On average, patient-reported outcomes continued to improve from baseline to ∼5-year follow-up (mean KOOS4 change: 26, 95% CI, 24-28). Proportions in the different response groups were <0 points (12%), 0 to 9 points (13%), 10 to 19 points (16%), 20 to 29 points (19%), and ≥30 points (40%), with no difference between younger (≤40 years, n = 75) and older (>40 years, n = 337) patients (P = 0.898).
Patient-reported outcomes on average improved up to ∼5 years after APM; however, large variability was observed.

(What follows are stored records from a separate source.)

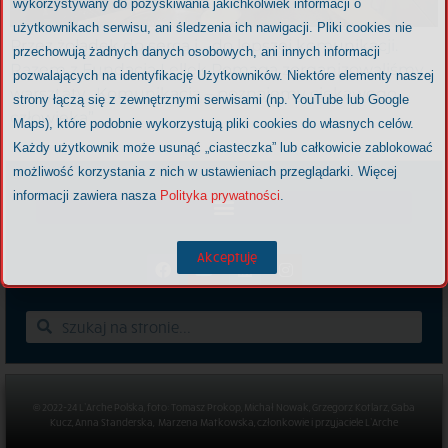
wykorzystywany do pozyskiwania jakichkolwiek informacji o
użytkownikach serwisu, ani śledzenia ich nawigacji. Pliki cookies nie
Przez żołądek do serca i… do lepszej komunikacji.
przechowują żadnych danych osobowych, ani innych informacji
Razem z Fundacją Lellek Pomaga zorganizowaliśmy
pozwalających na identyfikację Użytkowników. Niektóre elementy naszej
warsztaty „Komunikacja – poznajemy ciekawego
strony łączą się z zewnętrznymi serwisami (np. YouTube lub Google
człowieka”.
Maps), które podobnie wykorzystują pliki cookies do własnych celów.
Każdy użytkownik może usunąć „ciasteczka” lub całkowicie zablokować
możliwość korzystania z nich w ustawieniach przeglądarki. Więcej
informacji zawiera nasza
Polityka prywatności
.
Akceptuję
© 2022-24 L’Arche Polska, foto: Tomasz Prokop, Michał Nowak, Grzegorz Kotlarz, Gaba
Kucz, Anna Standerska, Marzena Matkowska, członkowie i przyjaciele L’Arche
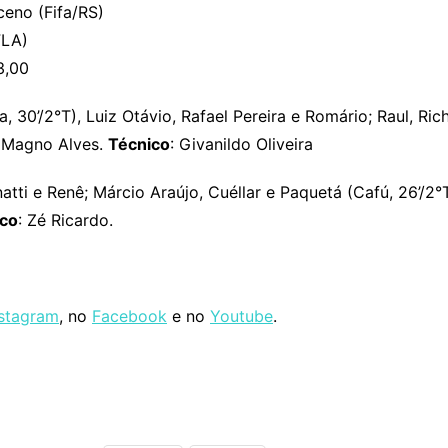
ceno (Fifa/RS)
FLA)
3,00
 30’/2°T), Luiz Otávio, Rafael Pereira e Romário; Raul, Rich
; Magno Alves.
Técnico
: Givanildo Oliveira
atti e Renê; Márcio Araújo, Cuéllar e Paquetá (Cafú, 26’/2°T
ico
: Zé Ricardo.
nstagram
, no
Facebook
e no
Youtube
.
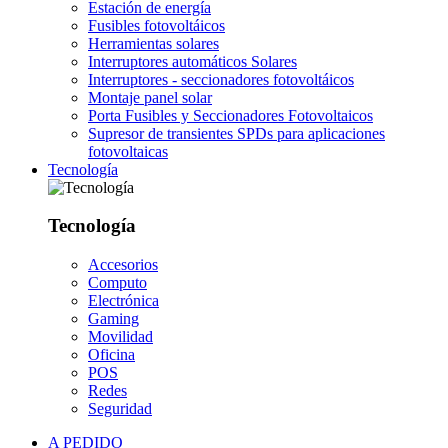
Estación de energía
Fusibles fotovoltáicos
Herramientas solares
Interruptores automáticos Solares
Interruptores - seccionadores fotovoltáicos
Montaje panel solar
Porta Fusibles y Seccionadores Fotovoltaicos
Supresor de transientes SPDs para aplicaciones
fotovoltaicas
Tecnología
Tecnología
Accesorios
Computo
Electrónica
Gaming
Movilidad
Oficina
POS
Redes
Seguridad
A PEDIDO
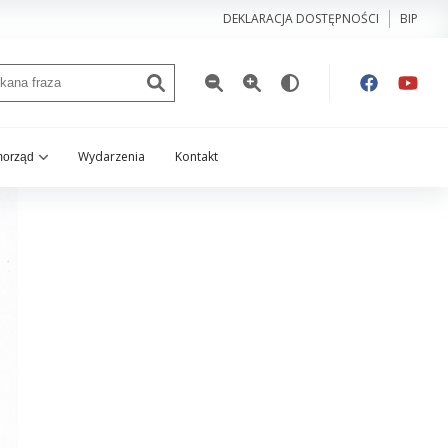
DEKLARACJA DOSTĘPNOŚCI
BIP
Wydarzenia
Kontakt
orząd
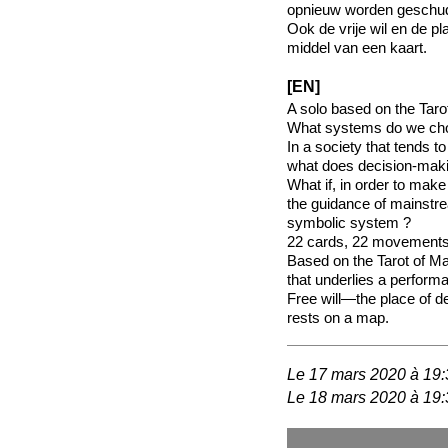
opnieuw worden geschu
Ook de vrije wil en de pl
middel van een kaart.
[EN]
A solo based on the Tarot
What systems do we cho
In a society that tends to
what does decision-mak
What if, in order to make
the guidance of mainstre
symbolic system ?
22 cards, 22 movements,
Based on the Tarot of M
that underlies a perform
Free will—the place of de
rests on a map.
Le 17 mars 2020 à 19:
Le 18 mars 2020 à 19:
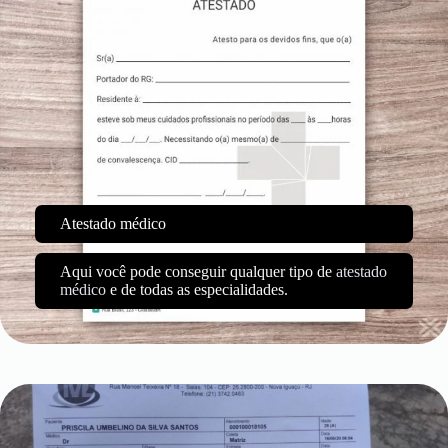
Atestado médico
Aqui você pode conseguir qualquer tipo de
atestado
médico
e de todas as especialidades.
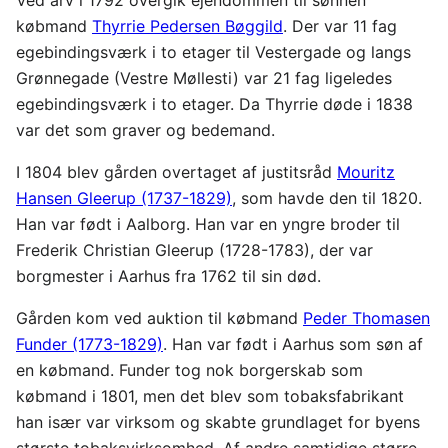
Ved arv i 1792 overgik ejendommen til sønnen
købmand
Thyrrie Pedersen Bøggild
. Der var 11 fag
egebindingsværk i to etager til Vestergade og langs
Grønnegade (Vestre Møllesti) var 21 fag ligeledes
egebindingsværk i to etager. Da Thyrrie døde i 1838
var det som graver og bedemand.
I 1804 blev gården overtaget af justitsråd
Mouritz
Hansen Gleerup (1737-1829)
, som havde den til 1820.
Han var født i Aalborg. Han var en yngre broder til
Frederik Christian Gleerup (1728-1783), der var
borgmester i Aarhus fra 1762 til sin død.
Gården kom ved auktion til købmand
Peder Thomasen
Funder (1773-1829)
. Han var født i Aarhus som søn af
en købmand. Funder tog nok borgerskab som
købmand i 1801, men det blev som tobaksfabrikant
han især var virksom og skabte grundlaget for byens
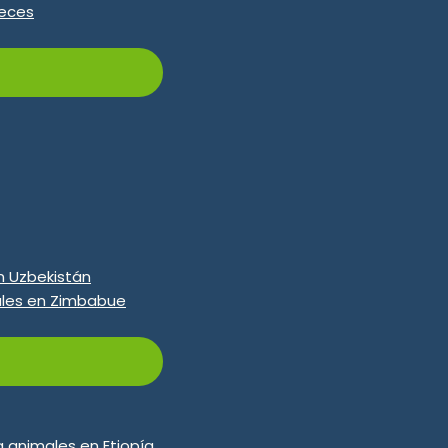
peces
a en caliente
Máquina de pellets de 
 granuladoras de piensos para pollos en venta, con capac
de los usuarios, desde granjas familiares hasta fabricant
y $150.000. Póngase en contacto con nosotros para obtener
n Uzbekistán
ales en Zimbabue
ellets De
SZLH350
Máquina De Fab
Piensos Para Pollos
E
/H
Capacidad de producción:
Motor principal
Poder:
55 
 animales en Etiopía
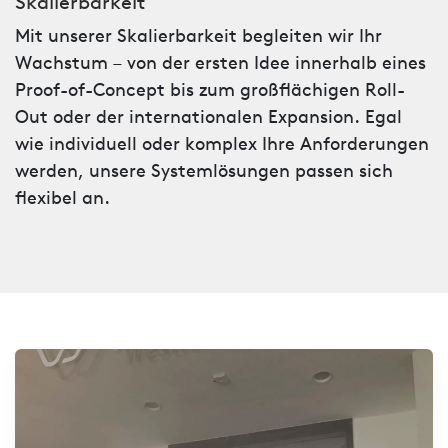
Skalierbarkeit
Mit unserer Skalierbarkeit begleiten wir Ihr
Wachstum – von der ersten Idee innerhalb eines
Proof-of-Concept bis zum großflächigen Roll-
Out oder der internationalen Expansion. Egal
wie individuell oder komplex Ihre Anforderungen
werden, unsere Systemlösungen passen sich
flexibel an.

The similar variability in younger and older patients questions the assumption that younger patients with traumatic injuries experience larger benefits from APM.
评估关节镜下半月板部分切除术(APM)后 4 至 6 年患者报告结局的变化。
前瞻性队列研究。
公立医院的骨科系。
来自丹麦南部膝关节镜队列的患者(n=447),行 APM。
所有患者均行 APM。
手术前基线时 KOOS4 评分与术后约 5 年(4-6 年)的变化。KOOS4 是膝关节损伤和骨关节炎结局评分(KOOS)的 5 项中的 4 项(不包括日常生活活动量表)的平均综合评分(最小临床重要改善约 10 分)。采用混合线性模型,根据性别和体重指数调整,评估从基线到 5 年随访的变化。根据从基线到 5 年随访的变化,将 KOOS4 的变化分为 5 类:<0 分、0 至 9 分、10 至 19 分、20 至 29 分和≥30 分。
平均而言,患者报告的结果从基线到 5 年随访持续改善(平均 KOOS4 变化:26,95%CI,24-28)。不同反应组的比例分别为<0 分(12%)、0 至 9 分(13%)、10 至 19 分(16%)、20 至 29 分(19%)和≥30 分(40%),年轻患者(≤40 岁,n=75)和年长患者(>40 岁,n=337)之间无差异(P=0.898)。
APM 后平均 5 年内患者报告的结局有所改善;然而,观察到很大的变异性。年轻和年长患者的变异性相似,这对年轻创伤性损伤患者从 APM 中获得更大益处的假设提出了质疑。